*Okuma Metni:*
..............................

Son Güncelleme: 23 Ekim 2014 11:13 Eğitim Sen Çorum Şube Yürütme Kurulu ad. Başkan Mehmet Öztürk, Hükümet ve Memur Sen arasında imzalanan ve şimdiden tarihin en kötü toplu sözleşmesi unvanını alan “ihanet sözleşmesi” ile yaşanan mağduriyetin ve ekonomik kayıpların karşılanması talebi ile hem üniversite çalışanlarına yönelik hem de eğitim ve bilim çalışanlarına yönelik sendikaları tarafından bir imza kampanyası başlatıldığını söyledi.
Eğitim Sen Çorum Şube Yürütme Kurulu ad. Başkan Mehmet Öztürk, Hükümet ve Memur Sen arasında imzalanan ve şimdiden tarihin en kötü toplu sözleşmesi unvanını alan “ihanet sözleşmesi” ile yaşanan mağduriyetin ve ekonomik kayıpların karşılanması talebi ile hem üniversite çalışanlarına yönelik hem de eğitim ve bilim çalışanlarına yönelik sendikaları tarafından bir imza kampanyası başlatıldığını söyledi.

..............................

(Sayfa düzeyinde metin çıkarımları)

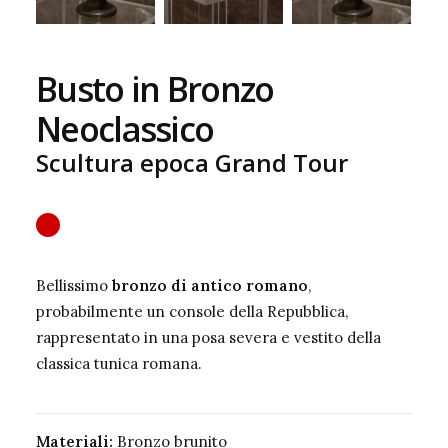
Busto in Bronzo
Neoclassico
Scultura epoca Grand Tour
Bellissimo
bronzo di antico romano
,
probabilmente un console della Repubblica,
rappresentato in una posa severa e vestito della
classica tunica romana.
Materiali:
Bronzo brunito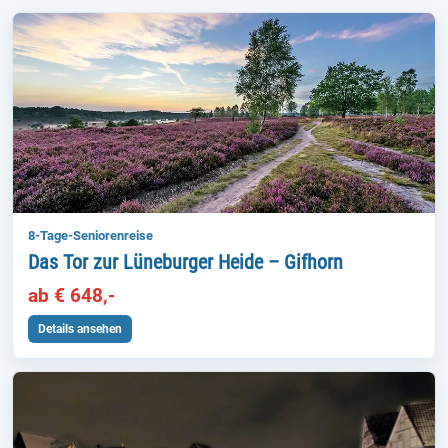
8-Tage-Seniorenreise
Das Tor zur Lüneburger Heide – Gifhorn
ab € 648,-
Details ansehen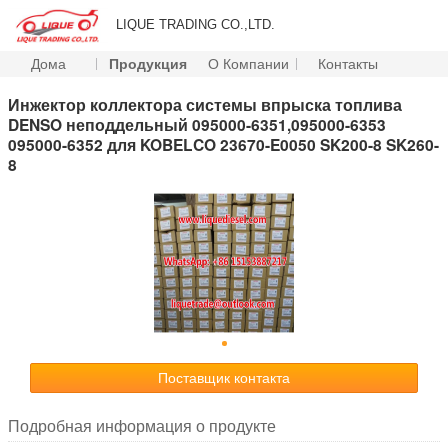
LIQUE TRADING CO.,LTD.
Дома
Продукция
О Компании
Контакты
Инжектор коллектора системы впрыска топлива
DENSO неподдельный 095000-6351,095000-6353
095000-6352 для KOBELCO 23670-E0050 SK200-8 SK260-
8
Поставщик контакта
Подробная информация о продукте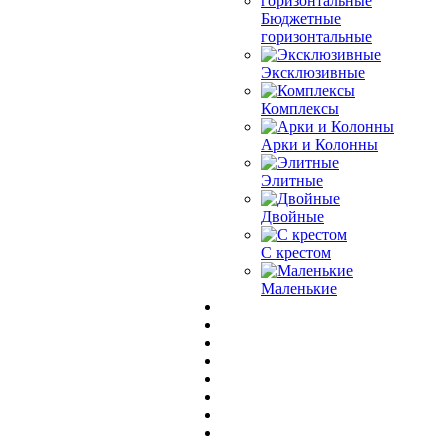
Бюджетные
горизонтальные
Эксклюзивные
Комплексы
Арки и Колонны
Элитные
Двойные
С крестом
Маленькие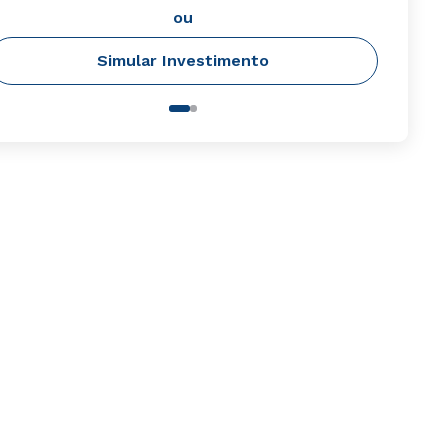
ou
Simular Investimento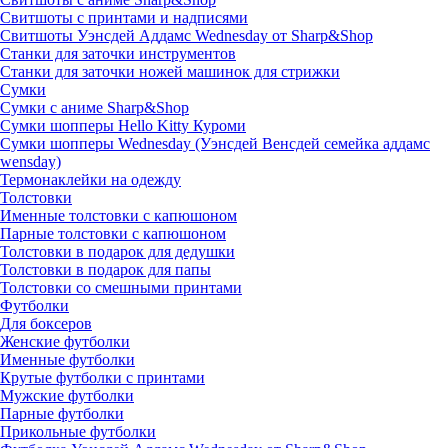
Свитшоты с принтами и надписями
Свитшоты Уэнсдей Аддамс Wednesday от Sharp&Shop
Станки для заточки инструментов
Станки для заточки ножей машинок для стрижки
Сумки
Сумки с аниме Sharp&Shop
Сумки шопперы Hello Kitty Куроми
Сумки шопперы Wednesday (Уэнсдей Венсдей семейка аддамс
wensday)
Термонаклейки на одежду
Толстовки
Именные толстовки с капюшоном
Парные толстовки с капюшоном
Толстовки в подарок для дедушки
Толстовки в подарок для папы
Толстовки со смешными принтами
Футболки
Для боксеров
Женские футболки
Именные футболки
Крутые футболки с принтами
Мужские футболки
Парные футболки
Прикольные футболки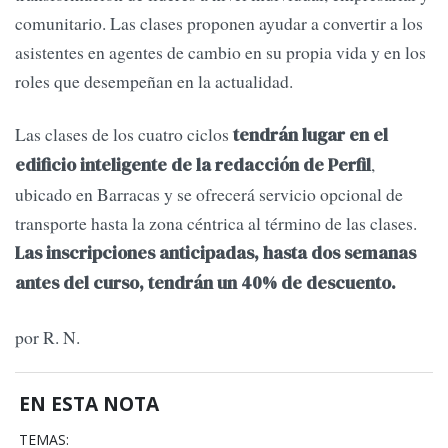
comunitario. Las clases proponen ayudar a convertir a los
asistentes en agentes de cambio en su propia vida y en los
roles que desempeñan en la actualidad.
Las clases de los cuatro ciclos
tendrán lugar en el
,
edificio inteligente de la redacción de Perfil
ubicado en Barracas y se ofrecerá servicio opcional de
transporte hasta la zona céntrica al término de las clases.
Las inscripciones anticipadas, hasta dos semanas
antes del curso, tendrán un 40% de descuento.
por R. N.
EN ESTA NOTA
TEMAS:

..............................

*Alıştırma Yönergesi:*
Toplu sözleşme haberine göre Mehmet Öztürk'ün sözünü ettiği imza kampanyasının hangi talep üzerine başlatıldığını bir ile üç cümle arasında açıklayın.

*Görev Çözümü:*
İmza kampanyası, Hükümet ile Memur Sen arasında imzalanan ve "ihanet sözleşmesi" diye anılan toplu sözleşmeyle yaşanan mağduriyetin ve ekonomik kayıpların karşılanması talebiyle başlatıldı. Kampanya hem üniversite çalışanlarına hem de eğitim ve bilim çalışanlarına yöneliktir.